*** Opening of Provided material ***

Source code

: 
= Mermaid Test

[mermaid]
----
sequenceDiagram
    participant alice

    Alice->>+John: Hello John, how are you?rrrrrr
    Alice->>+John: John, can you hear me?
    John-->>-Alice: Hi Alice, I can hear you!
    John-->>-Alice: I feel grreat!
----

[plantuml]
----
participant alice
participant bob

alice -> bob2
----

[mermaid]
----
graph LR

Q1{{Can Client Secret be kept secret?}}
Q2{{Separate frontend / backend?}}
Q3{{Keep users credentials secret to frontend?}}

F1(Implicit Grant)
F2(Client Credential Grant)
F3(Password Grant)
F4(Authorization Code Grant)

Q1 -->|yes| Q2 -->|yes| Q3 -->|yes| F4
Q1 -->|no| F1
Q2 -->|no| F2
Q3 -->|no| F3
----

*** Close of Provided material ***

Exercise directions →
Could you count the lines in the entries that hold the word "hear"? Only the number is wanted.

Result of this task →
2